We downloaded and set up a Python installation in the precedent abstracts, got introduced to several useful libraries and data structure. Hence we now want to commence with an exploratory analysis in Python. If you have not gone through the anterior article in the series, munificently do so afore proceeding further.

How do you transform a vast, inconsistently erratic spreadsheet of transactions riddled with typos and lamentable delimiters into structured and reliable input for use in advanced analysis? What if it's not even a spreadsheet but a webpage, a thousand emails, a JSON file, a text file which contains a billion error logs, or an amassment of unstructured documents stored randomly in a cloud?

The best answer is Data Munging. Data munging is a concepts and a methodology for taking data from unserviceable and erroneous forms to a new level of structure and quality required by advanced analytical processes and consumers.

The term 'Mung' was originated in the late 1960s as a scarcely derogatory term for actions and transformations which progressively degrade a dataset. It expeditiously became tied to the backronym "Mash Until No Good" (or, recursively, "Mung Until No Good").

Data wrangling sometimes called as data munging, is the process of transforming and mapping raw data form into other format to make it more apt and valuable for various downstream purposes such as analytics. Data analysts typically spend majority of their time (almost 80 per cent) in the process of data wrangling compared to the accurate analysis of the data.

With the wide variety of verticals, use-cases, types of users, and systems utilizing enterprise data today, the specifics of munging can take on multiple forms.
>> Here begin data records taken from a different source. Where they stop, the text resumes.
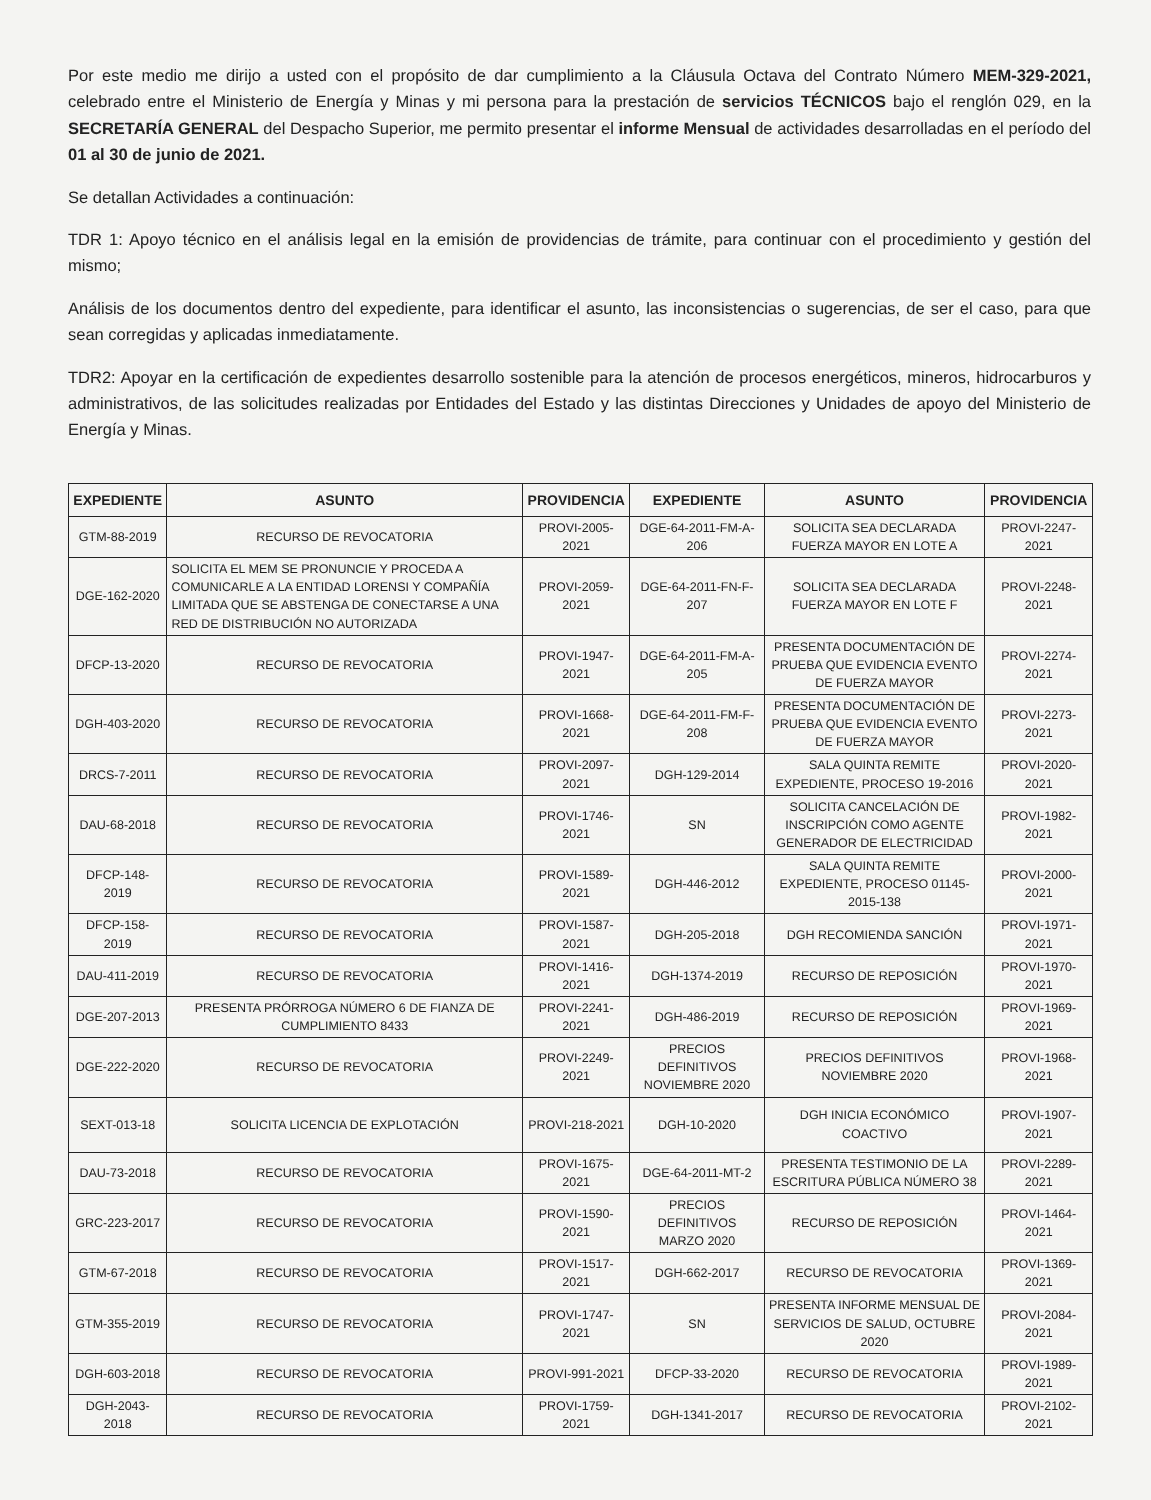Por este medio me dirijo a usted con el propósito de dar cumplimiento a la Cláusula Octava del Contrato Número MEM-329-2021, celebrado entre el Ministerio de Energía y Minas y mi persona para la prestación de servicios TÉCNICOS bajo el renglón 029, en la SECRETARÍA GENERAL del Despacho Superior, me permito presentar el informe Mensual de actividades desarrolladas en el período del 01 al 30 de junio de 2021.
Se detallan Actividades a continuación:
TDR 1: Apoyo técnico en el análisis legal en la emisión de providencias de trámite, para continuar con el procedimiento y gestión del mismo;
Análisis de los documentos dentro del expediente, para identificar el asunto, las inconsistencias o sugerencias, de ser el caso, para que sean corregidas y aplicadas inmediatamente.
TDR2: Apoyar en la certificación de expedientes desarrollo sostenible para la atención de procesos energéticos, mineros, hidrocarburos y administrativos, de las solicitudes realizadas por Entidades del Estado y las distintas Direcciones y Unidades de apoyo del Ministerio de Energía y Minas.
| EXPEDIENTE | ASUNTO | PROVIDENCIA | EXPEDIENTE | ASUNTO | PROVIDENCIA |
| --- | --- | --- | --- | --- | --- |
| GTM-88-2019 | RECURSO DE REVOCATORIA | PROVI-2005-2021 | DGE-64-2011-FM-A-206 | SOLICITA SEA DECLARADA FUERZA MAYOR EN LOTE A | PROVI-2247-2021 |
| DGE-162-2020 | SOLICITA EL MEM SE PRONUNCIE Y PROCEDA A COMUNICARLE A LA ENTIDAD LORENSI Y COMPAÑÍA LIMITADA QUE SE ABSTENGA DE CONECTARSE A UNA RED DE DISTRIBUCIÓN NO AUTORIZADA | PROVI-2059-2021 | DGE-64-2011-FN-F-207 | SOLICITA SEA DECLARADA FUERZA MAYOR EN LOTE F | PROVI-2248-2021 |
| DFCP-13-2020 | RECURSO DE REVOCATORIA | PROVI-1947-2021 | DGE-64-2011-FM-A-205 | PRESENTA DOCUMENTACIÓN DE PRUEBA QUE EVIDENCIA EVENTO DE FUERZA MAYOR | PROVI-2274-2021 |
| DGH-403-2020 | RECURSO DE REVOCATORIA | PROVI-1668-2021 | DGE-64-2011-FM-F-208 | PRESENTA DOCUMENTACIÓN DE PRUEBA QUE EVIDENCIA EVENTO DE FUERZA MAYOR | PROVI-2273-2021 |
| DRCS-7-2011 | RECURSO DE REVOCATORIA | PROVI-2097-2021 | DGH-129-2014 | SALA QUINTA REMITE EXPEDIENTE, PROCESO 19-2016 | PROVI-2020-2021 |
| DAU-68-2018 | RECURSO DE REVOCATORIA | PROVI-1746-2021 | SN | SOLICITA CANCELACIÓN DE INSCRIPCIÓN COMO AGENTE GENERADOR DE ELECTRICIDAD | PROVI-1982-2021 |
| DFCP-148-2019 | RECURSO DE REVOCATORIA | PROVI-1589-2021 | DGH-446-2012 | SALA QUINTA REMITE EXPEDIENTE, PROCESO 01145-2015-138 | PROVI-2000-2021 |
| DFCP-158-2019 | RECURSO DE REVOCATORIA | PROVI-1587-2021 | DGH-205-2018 | DGH RECOMIENDA SANCIÓN | PROVI-1971-2021 |
| DAU-411-2019 | RECURSO DE REVOCATORIA | PROVI-1416-2021 | DGH-1374-2019 | RECURSO DE REPOSICIÓN | PROVI-1970-2021 |
| DGE-207-2013 | PRESENTA PRÓRROGA NÚMERO 6 DE FIANZA DE CUMPLIMIENTO 8433 | PROVI-2241-2021 | DGH-486-2019 | RECURSO DE REPOSICIÓN | PROVI-1969-2021 |
| DGE-222-2020 | RECURSO DE REVOCATORIA | PROVI-2249-2021 | PRECIOS DEFINITIVOS NOVIEMBRE 2020 | PRECIOS DEFINITIVOS NOVIEMBRE 2020 | PROVI-1968-2021 |
| SEXT-013-18 | SOLICITA LICENCIA DE EXPLOTACIÓN | PROVI-218-2021 | DGH-10-2020 | DGH INICIA ECONÓMICO COACTIVO | PROVI-1907-2021 |
| DAU-73-2018 | RECURSO DE REVOCATORIA | PROVI-1675-2021 | DGE-64-2011-MT-2 | PRESENTA TESTIMONIO DE LA ESCRITURA PÚBLICA NÚMERO 38 | PROVI-2289-2021 |
| GRC-223-2017 | RECURSO DE REVOCATORIA | PROVI-1590-2021 | PRECIOS DEFINITIVOS MARZO 2020 | RECURSO DE REPOSICIÓN | PROVI-1464-2021 |
| GTM-67-2018 | RECURSO DE REVOCATORIA | PROVI-1517-2021 | DGH-662-2017 | RECURSO DE REVOCATORIA | PROVI-1369-2021 |
| GTM-355-2019 | RECURSO DE REVOCATORIA | PROVI-1747-2021 | SN | PRESENTA INFORME MENSUAL DE SERVICIOS DE SALUD, OCTUBRE 2020 | PROVI-2084-2021 |
| DGH-603-2018 | RECURSO DE REVOCATORIA | PROVI-991-2021 | DFCP-33-2020 | RECURSO DE REVOCATORIA | PROVI-1989-2021 |
| DGH-2043-2018 | RECURSO DE REVOCATORIA | PROVI-1759-2021 | DGH-1341-2017 | RECURSO DE REVOCATORIA | PROVI-2102-2021 |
Once you read data into a pandas object (mostly a DataFrame), you will perform various operations that include:

Step1: Inspect data –

· Checking attributes –index, values, row labels, column labels, data types, shape, info etc.

· Check-

o If a value exists

o Containing missing values

· Descriptive statistics on data – mean, median, mode, skew, kurtosis, max, min, sum, std, var, mad, percentiles, count etc.

Step2: Clean data / Manipulate:

· Mutation of table (Adding/deleting columns)

· Renaming columns or rows

· Binning data

· Creating dummies from categorical data

· Type conversions

· Handling missing values – detect, filter, replace

· Handling duplicates

· Slicing of data – sub setting

· Handling outliers

· Sorting – by data, index

· Table manipulation-

o Aggregation – Group by processing

o Merge, Join, Concatenate

o Reshaping & Pivoting data – stack/unstack,

o pivot table, summarizations

o Standardize the variables

Step3: Data Analysis:

· Univariate Analysis (Distribution of data, Data Audit)

· Bi-Variate Analysis (Statistical methods, Identifying relationships)

· Simple & Multivariate Analysis

Raw Data

After Data Munging:

Step1: Inspect data –

· Checking attributes in Series:

Attributes are the properties of any object. The Series attribute is described as any information cognate to the Series objects namely array, size, datatype, value, shape, index etc. Below are some of the attributes that you can utilize to get information about the Series object.

Attributes

Description

Series.index

Defines the range of the index(axis labels)  of the Series.

Series.shape

It return a tuple of the shape of the underlying data.

Series.dtype

It return the data type object of the underlying data.

Series.values

Return Series as ndarray or ndarray like depending upon dtype

Series.nbytes

It return the number of bytes in the underlying data.

Series.ndim

Returns the number of dimensions in the underlying data

Series.size

It return the size (number of elements) in the underlying data.

Series.hasnans

Return True if any nans; otherwise returns false

Series.empty

Return True if Series object is empty, otherwise false.

at, iat

To access a single value from Series

loc, iloc

To access slices from Series

Series.pop(item)

Return item and drops from series.

Series.T

It return the transpose, which is by definition self.